SynthArk offers sample banks in multiple file formats, since each soft sample player has it’s own feature set and corresponding format. Sampling always requires trade offs between accuracy, flexibility, and file size. If all of the original modulation (envelopes, LFOs) is sampled, accuracy is high, but flexibility and file size suffer. So, modulation that doesn’t significantly color the sound (amp/pitch envelopes, LFO, velocity routing) can be removed before sampling and later replicated in the soft sample player. This optimizes accuracy, file size, and flexibility, since the musician can then tweak the replicated modulation as necessary for various songs. However, different sample formats have different levels of support for replicating the modulation routings implemented on the source (i.e. sampled) synthesizer.
The WAV file format (and it’s AIFF sibling) has been around for a long time and is relatively universally supported. However, it only encodes sound (i.e. a sample) for a single (mono or stereo) waveform, which can be looped. So, to play a multisample (i.e. multiple samples, split over the key range) preset saved as WAV files, the WAV files must first be imported into a sample player (e.g. VSampler, ProteusX) and mapped to the associated key range. Even then, performance parameters (e.g. envelopes, LFO, velocity, dynamic filter) are lost, since they are not supported by the WAV format, so they must be manually reprogrammed into the sample player (if supported by the player).
The SF2 (SoundFont) format was developed by Emu and Creative Labs in the 1990’s. It is based on RIFF (like WAV and AIFF), but also includes key mapping and modulation settings. The 2.1 spec supports dual envelopes (volume and pitch or filter), dual LFOs (volume and pitch or filter), along with panning and some effects parameters. Most soft samplers can import SF2, although few play it natively. While many of the WAV issues are addressed, the performance parameters are limited, so complex modulation routings are not supported.

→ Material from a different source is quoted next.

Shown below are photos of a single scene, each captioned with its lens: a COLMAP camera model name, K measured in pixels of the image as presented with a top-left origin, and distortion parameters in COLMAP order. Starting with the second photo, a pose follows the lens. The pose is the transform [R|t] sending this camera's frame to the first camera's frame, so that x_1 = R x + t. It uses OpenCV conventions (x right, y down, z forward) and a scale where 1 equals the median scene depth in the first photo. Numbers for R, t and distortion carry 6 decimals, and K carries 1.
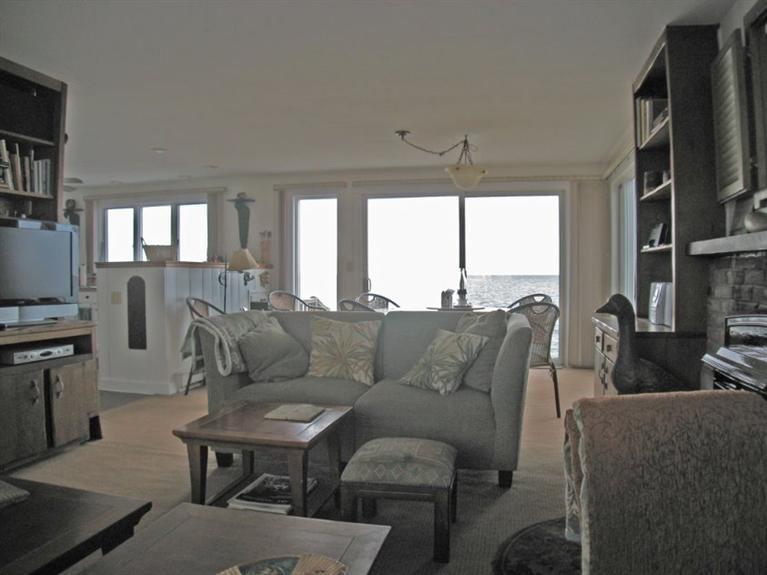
lens RADIAL K [[602.2, 0, 383.5], [0, 602.2, 287.5], [0, 0, 1]] dist [-0.081860, 0.002640]
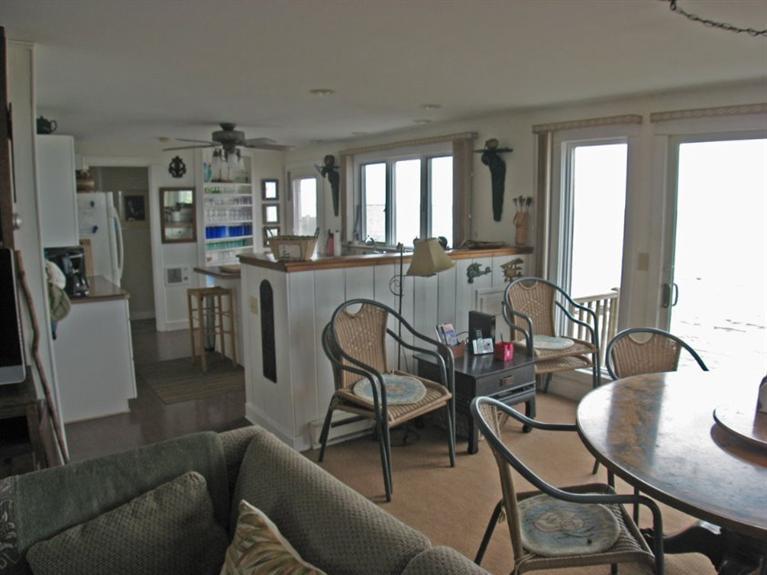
lens RADIAL K [[575.5, 0, 383.5], [0, 575.5, 287.5], [0, 0, 1]] dist [-0.156765, 0.001808]
pose [[0.769058, 0.097069, -0.631765, 0.090483], [-0.013724, 0.990681, 0.135509, -0.077368], [0.639031, -0.095544, 0.763224, 0.416968]]
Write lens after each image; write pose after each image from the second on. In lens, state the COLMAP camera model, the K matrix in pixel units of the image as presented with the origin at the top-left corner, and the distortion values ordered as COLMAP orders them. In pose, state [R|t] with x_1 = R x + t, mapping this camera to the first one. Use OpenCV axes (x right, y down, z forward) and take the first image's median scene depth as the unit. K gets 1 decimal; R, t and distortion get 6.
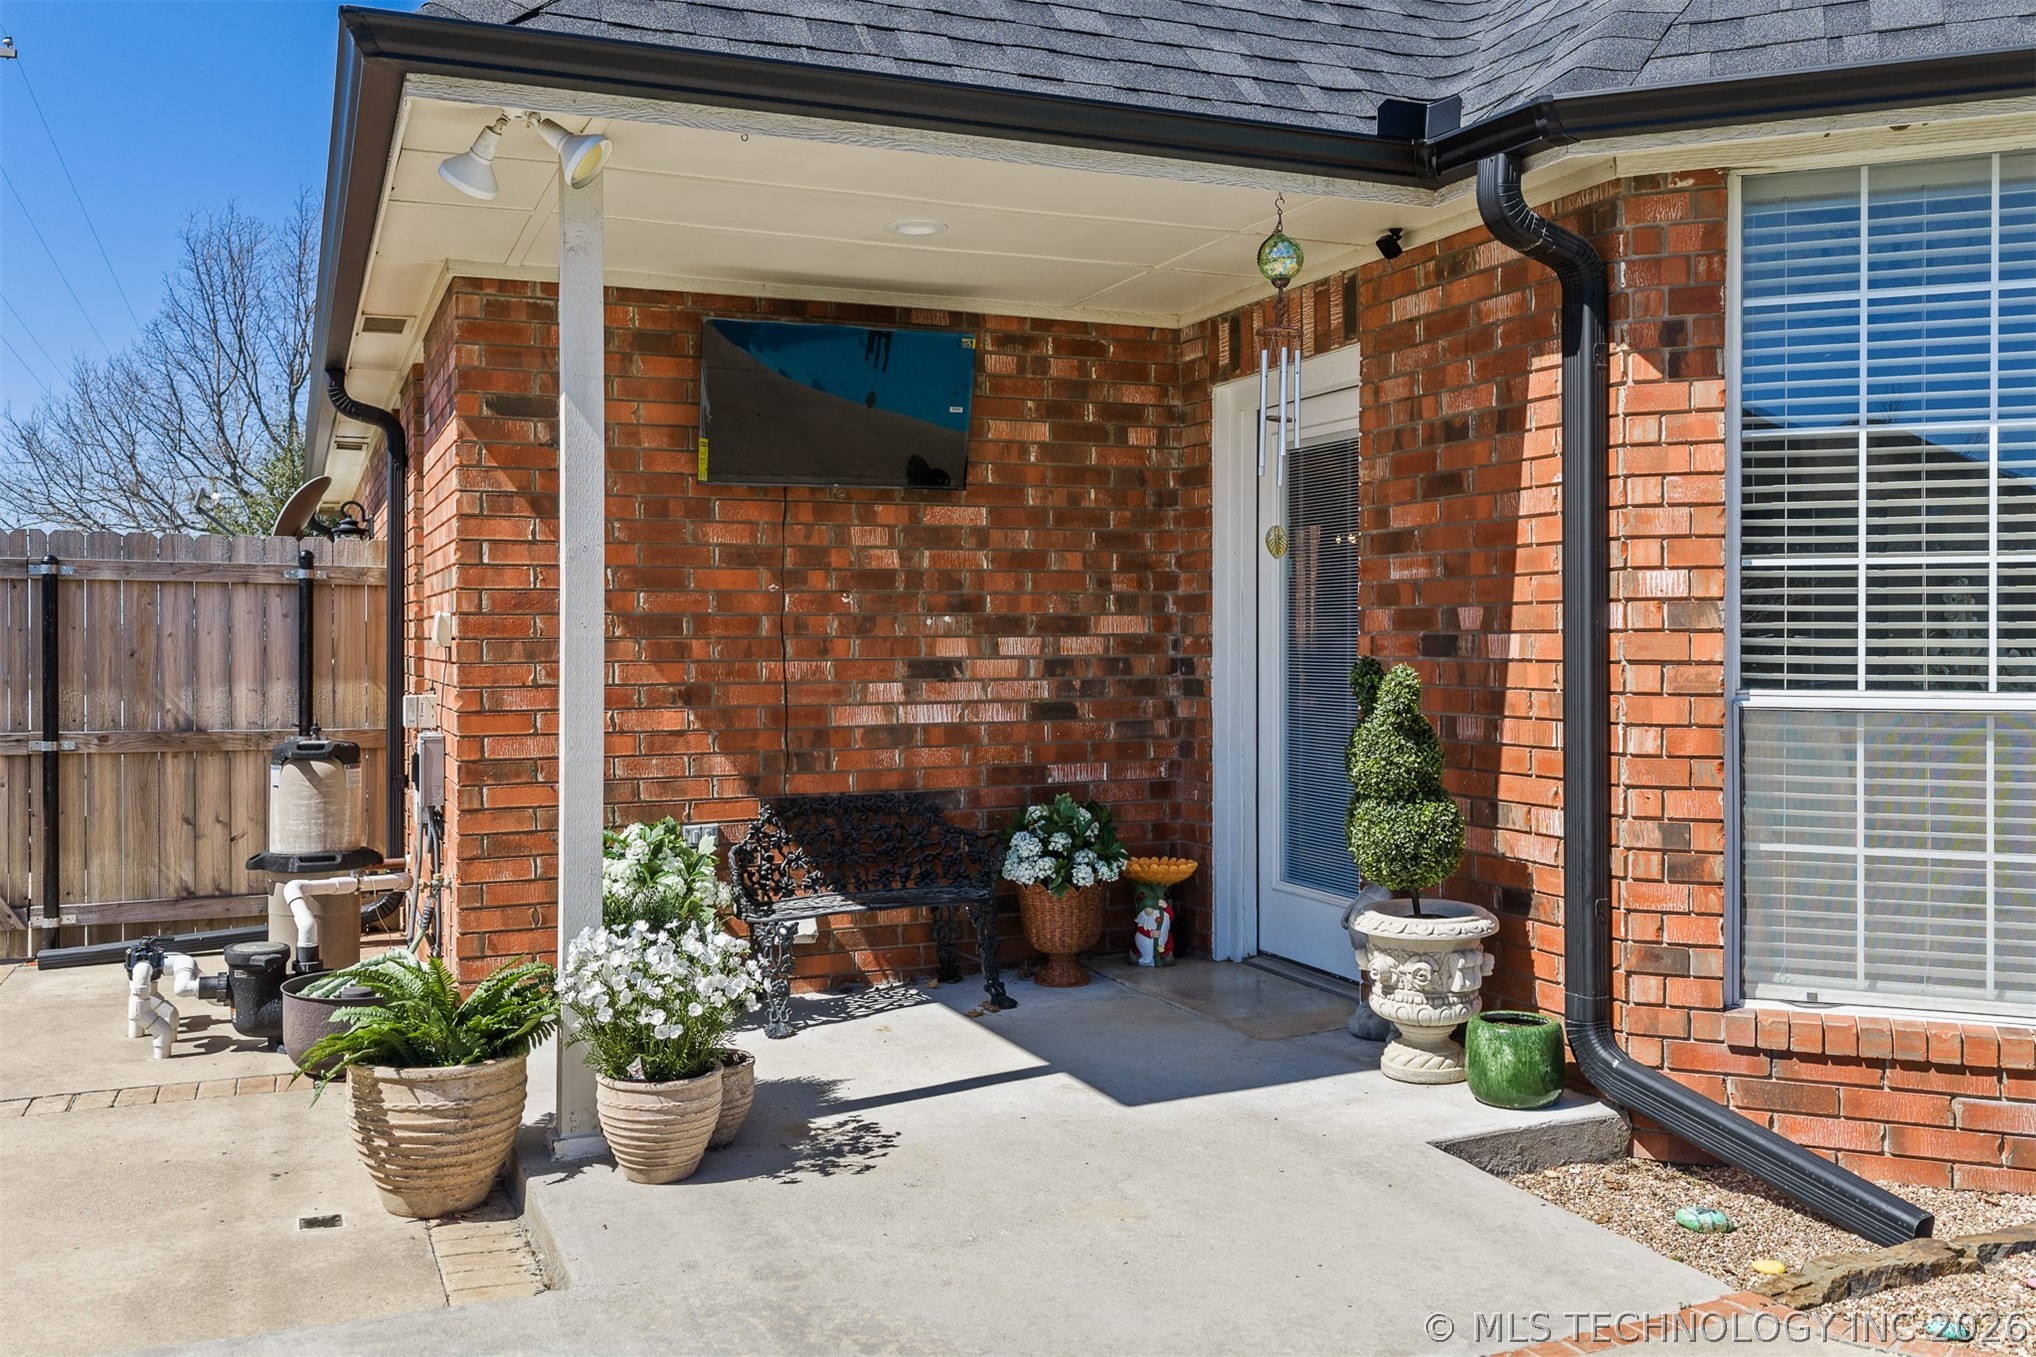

Apple Logic’s EXS24 format has similar capabilities to SF2 (dual envelopes, dual LFOs) and adds some modulation routings not covered in SF2. However, it still lacks many of the advanced modulatin features found in other soft sample player platforms, such as Emu’s EmulatorX and ProteusX (EXB), Native Instruments Kontakt (NKI), and MOTU’s MachFive (M5). Unfortunately, proprietary formats do not transfer well to other platforms. Even when one soft sample player has the ability to import other proprietary formats, the modulation parameters translation is usually poor quality, often creating sounds that show little resemblance to the original.
Full featured formats, such as EXB and NKI add a lot more performance flexibility than WAV, while sacrificing portability. While WAV can be imported by most software samplers, the imported sound will need extensive tweaking to recover the playability of the full featured formats. Similarly, translations from one proprietary format to another do not always retain all the features found in the source format. SF2 offers a compromise between portability and modulation accuracy. For the best accuracy, choose the format of the software that will play the samples. If you use several sample players and accuracy is not critical, choose SF2. If out-of-the-box playability is not important and only a variety of raw samples are needed, choose WAV.